わたしは自分で言うのもなんだけど、かなり単純で純粋だ。
風俗を始めたら、騙して騙されることが増えた。
結構人間は汚いのだと後から気づいた。
そして、お金も人間関係の嘘を学んだ。
優しく気持ちいい言葉は幻想なのだと思うようにした。
お客さんに言う言葉は嘘ではない。
わたしは嘘を吐くのは苦手だ。
悩みも感情もまるっと受け止めたい。
熱く喋り込んでしまうこともある。
人によっては受け止められない時もあるけれど…

会いたいとか、
一緒にいたいとか、
優しくて心地よく聞こえる言葉は薄っぺらい。
それは簡単に破れてしまう和紙の如く。
薄く薄く伸ばした飴の如く。
そんな言葉を優しく扱ってくれる人なんかいなかった。
わたしも簡単に破り捨て、足で割ってタバコの灰を落とした。
「一度わたしを捨てた男など要らない。
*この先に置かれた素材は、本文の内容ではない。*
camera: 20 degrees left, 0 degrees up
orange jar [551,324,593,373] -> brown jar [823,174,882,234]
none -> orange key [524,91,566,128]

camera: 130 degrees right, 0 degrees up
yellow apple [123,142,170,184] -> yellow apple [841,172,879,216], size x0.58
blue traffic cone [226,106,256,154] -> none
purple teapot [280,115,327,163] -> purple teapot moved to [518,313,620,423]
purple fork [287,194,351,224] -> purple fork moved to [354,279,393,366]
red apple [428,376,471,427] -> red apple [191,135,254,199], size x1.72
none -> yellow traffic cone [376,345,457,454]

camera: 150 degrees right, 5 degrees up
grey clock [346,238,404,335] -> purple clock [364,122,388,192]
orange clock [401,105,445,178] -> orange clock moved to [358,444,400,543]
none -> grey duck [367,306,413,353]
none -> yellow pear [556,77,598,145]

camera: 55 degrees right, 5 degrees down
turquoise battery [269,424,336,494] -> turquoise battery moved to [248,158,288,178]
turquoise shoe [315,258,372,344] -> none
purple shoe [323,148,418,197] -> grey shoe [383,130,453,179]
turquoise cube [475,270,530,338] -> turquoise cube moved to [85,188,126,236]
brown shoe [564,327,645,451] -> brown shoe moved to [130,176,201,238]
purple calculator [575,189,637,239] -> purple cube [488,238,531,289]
」
戦慄かなのちゃんが昔インスタでそう答えていた。
わたしもそれに倣って、もう一度と縋りつく男を蹴落としていった。
既に興味を無くした人など要らないのだ。
わたしの大事な薄っぺらくて繊細な感情を雑に扱うことなどあり得ない。
それならば誰もいないほうがマシだから。
あなたが消え、この空いた席はまた誰かが座る。

おかげで強くなれた気がする。
胡散臭い人はタバコの煙が目に染みてよく見えない。
煙をフィルターに薄目でその人を眺めていると、歪んだ口、ぎらぎらした目、とにかく汚いものがよく見える。
嘘つきの笑い方。

わたしは似合わないんだろうな、この世界は。
と思う。
欲望が渦巻く町。
ここを歩けば、否応無しにじろじろと目線を感じる。
工事の人も、消防車の人も、通り行く人たちも。
これもきっとあと少しの我慢とかんがえながら真っ直ぐ前だけを見据える。

それでも思うのだ、苦笑いをしながら
「ここがわたしのアナザースカイ」
考えもしなかったこの世界に身を置いているのを自分の意志。
そして、良くも悪くもわたしを作り、育て、成長させてくれたのはこの陰気な町なのだから。